Top of Supplied material

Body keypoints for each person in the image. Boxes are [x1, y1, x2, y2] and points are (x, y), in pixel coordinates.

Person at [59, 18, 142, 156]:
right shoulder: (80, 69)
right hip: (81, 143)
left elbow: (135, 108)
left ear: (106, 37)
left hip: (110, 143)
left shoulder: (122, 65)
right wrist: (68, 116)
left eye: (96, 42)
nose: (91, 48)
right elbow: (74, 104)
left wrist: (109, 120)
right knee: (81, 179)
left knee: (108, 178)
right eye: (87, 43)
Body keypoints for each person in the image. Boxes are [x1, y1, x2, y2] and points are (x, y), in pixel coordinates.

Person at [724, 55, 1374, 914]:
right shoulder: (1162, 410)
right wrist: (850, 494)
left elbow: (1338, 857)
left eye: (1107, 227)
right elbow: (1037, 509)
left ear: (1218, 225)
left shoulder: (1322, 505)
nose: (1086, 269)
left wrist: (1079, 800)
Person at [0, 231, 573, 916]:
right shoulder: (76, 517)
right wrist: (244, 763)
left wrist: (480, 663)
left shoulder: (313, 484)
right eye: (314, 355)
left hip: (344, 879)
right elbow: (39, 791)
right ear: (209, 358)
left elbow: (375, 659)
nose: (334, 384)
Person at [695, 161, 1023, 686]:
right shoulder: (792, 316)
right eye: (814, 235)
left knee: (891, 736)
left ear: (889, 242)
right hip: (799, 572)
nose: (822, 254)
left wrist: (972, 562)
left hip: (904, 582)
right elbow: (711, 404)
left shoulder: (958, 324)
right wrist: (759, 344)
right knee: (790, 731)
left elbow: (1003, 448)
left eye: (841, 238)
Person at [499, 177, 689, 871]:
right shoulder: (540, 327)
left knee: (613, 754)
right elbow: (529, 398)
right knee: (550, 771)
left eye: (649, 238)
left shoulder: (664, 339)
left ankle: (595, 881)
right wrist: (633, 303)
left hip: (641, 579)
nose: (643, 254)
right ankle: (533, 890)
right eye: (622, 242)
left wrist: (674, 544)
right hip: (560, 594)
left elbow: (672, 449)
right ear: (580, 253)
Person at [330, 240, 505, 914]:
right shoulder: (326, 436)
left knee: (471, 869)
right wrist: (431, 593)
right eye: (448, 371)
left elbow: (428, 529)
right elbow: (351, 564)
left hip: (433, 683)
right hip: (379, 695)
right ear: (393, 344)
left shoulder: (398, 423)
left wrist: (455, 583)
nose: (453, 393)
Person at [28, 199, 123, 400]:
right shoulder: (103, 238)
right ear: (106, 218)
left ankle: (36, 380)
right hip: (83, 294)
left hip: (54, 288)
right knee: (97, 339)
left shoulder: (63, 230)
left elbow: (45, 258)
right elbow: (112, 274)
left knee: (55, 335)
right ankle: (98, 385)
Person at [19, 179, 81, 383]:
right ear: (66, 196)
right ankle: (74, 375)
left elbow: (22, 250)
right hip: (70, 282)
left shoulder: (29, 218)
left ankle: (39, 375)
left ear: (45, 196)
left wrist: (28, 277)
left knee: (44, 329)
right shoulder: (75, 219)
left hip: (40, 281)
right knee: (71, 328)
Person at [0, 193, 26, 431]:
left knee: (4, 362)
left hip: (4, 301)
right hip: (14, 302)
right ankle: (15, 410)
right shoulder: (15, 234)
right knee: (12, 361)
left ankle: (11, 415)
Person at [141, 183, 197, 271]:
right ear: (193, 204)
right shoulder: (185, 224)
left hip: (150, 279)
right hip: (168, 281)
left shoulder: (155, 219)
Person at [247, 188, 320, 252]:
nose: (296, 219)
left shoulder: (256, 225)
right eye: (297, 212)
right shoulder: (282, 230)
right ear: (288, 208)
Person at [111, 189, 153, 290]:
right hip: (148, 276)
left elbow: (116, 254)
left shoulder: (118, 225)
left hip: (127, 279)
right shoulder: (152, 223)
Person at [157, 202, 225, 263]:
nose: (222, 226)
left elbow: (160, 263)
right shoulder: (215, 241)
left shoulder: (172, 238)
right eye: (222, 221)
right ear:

Bottom of Supplied material

▶ What is being asked: Both the line containing "left hip: (344, 879)" and the line containing "left hip: (127, 279)" belong in the answer. Print them and every line above that falls between them exactly, and no others.

▶ Exercise solution:
left hip: (344, 879)
right elbow: (39, 791)
right ear: (209, 358)
left elbow: (375, 659)
nose: (334, 384)
Person at [695, 161, 1023, 686]:
right shoulder: (792, 316)
right eye: (814, 235)
left knee: (891, 736)
left ear: (889, 242)
right hip: (799, 572)
nose: (822, 254)
left wrist: (972, 562)
left hip: (904, 582)
right elbow: (711, 404)
left shoulder: (958, 324)
right wrist: (759, 344)
right knee: (790, 731)
left elbow: (1003, 448)
left eye: (841, 238)
Person at [499, 177, 689, 871]:
right shoulder: (540, 327)
left knee: (613, 754)
right elbow: (529, 398)
right knee: (550, 771)
left eye: (649, 238)
left shoulder: (664, 339)
left ankle: (595, 881)
right wrist: (633, 303)
left hip: (641, 579)
nose: (643, 254)
right ankle: (533, 890)
right eye: (622, 242)
left wrist: (674, 544)
right hip: (560, 594)
left elbow: (672, 449)
right ear: (580, 253)
Person at [330, 240, 505, 914]:
right shoulder: (326, 436)
left knee: (471, 869)
right wrist: (431, 593)
right eye: (448, 371)
left elbow: (428, 529)
right elbow: (351, 564)
left hip: (433, 683)
right hip: (379, 695)
right ear: (393, 344)
left shoulder: (398, 423)
left wrist: (455, 583)
nose: (453, 393)
Person at [28, 199, 123, 400]:
right shoulder: (103, 238)
right ear: (106, 218)
left ankle: (36, 380)
right hip: (83, 294)
left hip: (54, 288)
right knee: (97, 339)
left shoulder: (63, 230)
left elbow: (45, 258)
right elbow: (112, 274)
left knee: (55, 335)
right ankle: (98, 385)
Person at [19, 179, 81, 383]:
right ear: (66, 196)
right ankle: (74, 375)
left elbow: (22, 250)
right hip: (70, 282)
left shoulder: (29, 218)
left ankle: (39, 375)
left ear: (45, 196)
left wrist: (28, 277)
left knee: (44, 329)
right shoulder: (75, 219)
left hip: (40, 281)
right knee: (71, 328)
Person at [0, 193, 26, 431]:
left knee: (4, 362)
left hip: (4, 301)
right hip: (14, 302)
right ankle: (15, 410)
right shoulder: (15, 234)
right knee: (12, 361)
left ankle: (11, 415)
Person at [141, 183, 197, 271]:
right ear: (193, 204)
right shoulder: (185, 224)
left hip: (150, 279)
right hip: (168, 281)
left shoulder: (155, 219)
Person at [247, 188, 320, 252]:
nose: (296, 219)
left shoulder: (256, 225)
right eye: (297, 212)
right shoulder: (282, 230)
right ear: (288, 208)
Person at [111, 189, 153, 290]:
right hip: (148, 276)
left elbow: (116, 254)
left shoulder: (118, 225)
left hip: (127, 279)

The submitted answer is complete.